As viewers flock to see Lincoln, and reviewers rave about Daniel Day-Lewis’s performance, historians are raising different issues: How accurate is the film’s portrayal of emancipation? What does it leave out? The Chronicle Review asked several scholars to weigh in.
Kate Masur, writing recently on the subject of Steven Spielberg’s Lincoln movie, argues that Spielberg chose to take a narrow view of the politics of emancipation, keeping the focus on the white men in government, rather than the white female abolitionists or the enslaved and free African-Americans who helped make emancipation a reality. Like Masur, I would agree that equally compelling stories about the end of slavery during the Civil War could be imagined.
But part of the reason this film has generated so much interest and discussion is that, at least from the standpoint of artistic choices, it did a lot of things right. The acting was moving and creatively imagined. The language was sharp and evocative. Even when actors spoke words that would not have been part of the 1860s vernacular (one specific obscenity comes to mind), their lines created effective cinematic moments. Despite the narrow construction, the film managed to create a narrative and compelling framework that showcased a complicated array of characters.
Yet one of the central artistic failings in the film, in the last 15 minutes, came not because something got left out but because some of the film’s most essential themes were betrayed. Many critics, including those with very positive assessments of the movie, have chastised Spielberg for tacking on an overblown and drawn-out conclusion. The problem, however, wasn’t simply length or exaggeration. The way the film retreated to an oft-repeated pattern in Hollywood Civil War cinema—what I would call the trope of reconciliation—created a larger problem.
Just as Hollywood films almost always require a neat resolution to complicated and often unresolvable plots, so in this case did Spielberg and Tony Kushner feel compelled to tie up Lincoln in ways that defy the material they themselves presented. In the last few scenes they give us a series of episodes selectively culled and strung together to suggest a readiness to heal the sectional divide as quickly as possible.
Lincoln, for example, tells Grant to go easy on Lee and his men at the final surrender, leading Grant to show the Confederate commander a humble respect when they meet at Appomattox. The historical record does, in fact, confirm that Grant offered generous peace terms to Lee. But Grant also believed that the Confederate cause, and its defense of human bondage, was “one of the worst for which a people ever fought.”

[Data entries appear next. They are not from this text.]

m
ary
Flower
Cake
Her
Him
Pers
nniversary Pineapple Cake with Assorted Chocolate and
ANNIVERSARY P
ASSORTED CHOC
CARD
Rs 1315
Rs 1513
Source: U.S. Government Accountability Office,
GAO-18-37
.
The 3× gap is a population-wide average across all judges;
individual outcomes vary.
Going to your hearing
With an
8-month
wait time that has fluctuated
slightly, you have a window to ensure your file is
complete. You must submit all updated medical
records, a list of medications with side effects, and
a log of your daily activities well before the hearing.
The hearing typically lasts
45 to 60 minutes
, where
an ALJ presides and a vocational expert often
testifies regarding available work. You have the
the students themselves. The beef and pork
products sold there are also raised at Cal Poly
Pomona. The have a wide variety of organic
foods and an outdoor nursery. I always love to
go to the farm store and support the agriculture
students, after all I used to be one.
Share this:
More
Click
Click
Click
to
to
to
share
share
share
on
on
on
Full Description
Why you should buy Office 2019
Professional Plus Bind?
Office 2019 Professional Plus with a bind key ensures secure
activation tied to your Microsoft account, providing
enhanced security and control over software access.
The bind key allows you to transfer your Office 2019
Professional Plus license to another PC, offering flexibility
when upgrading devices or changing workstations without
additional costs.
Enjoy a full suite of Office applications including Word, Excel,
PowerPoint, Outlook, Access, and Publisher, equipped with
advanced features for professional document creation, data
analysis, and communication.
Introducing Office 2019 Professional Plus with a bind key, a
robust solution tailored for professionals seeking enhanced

Spielberg then takes us, indirectly, to the president’s assassination and the sight of Lincoln’s murdered body. Yet rather than end here—with an image that certainly does not portend harmonious reconciliation—Spielberg has Lincoln rise from the dead to deliver the best-known conciliatory phrases of his second Inaugural Address. Despite the impression left on audiences, Lincoln did not simply pledge to act “with malice toward none” and “with charity for all.” He also affirmed his belief that slavery had “somehow” been “the cause of the war” and that, perhaps, the full price for “the bond-man’s 250 years of unrequited toil” may never be paid.
Up to this point, Spielberg’s film presents the Civil War as bloody, messy, and horribly divisive, perhaps no more so than on the question of freeing the slaves. We get an indication of those four deadly years of conflict in the movie’s opening scene, a gruesome depiction of brutal hand-to-hand combat between Confederates and black Union soldiers.
We hear echoes of the long, contentious war over slavery in the vituperative debate ringing through the halls of Congress over passage of the 13th Amendment.
And we begin to glimpse something of the long, arduous struggle for emancipation in the all-too-rare utterances of the film’s black men and women.
Yet at the movie’s conclusion much of that conflict seamlessly and simplistically disappears into final gestures of good will. As the movie ends, we are presented with a nation ready to live under Lincoln’s charitable and malice-free directive. The fact that the Reconstruction period following the Civil War was also bloody, messy, and horribly divisive, especially on the question of black freedom, suggests how much of the film was based on hope and aspiration—not historical reality.
Nina Silber is professor of history at Boston University and the author of numerous books on the Civil War and its afterlife, including The Romance of Reunion: Northerners and the South, 1865-1900 and Daughters of the Union: Northern Women Fight the Civil War.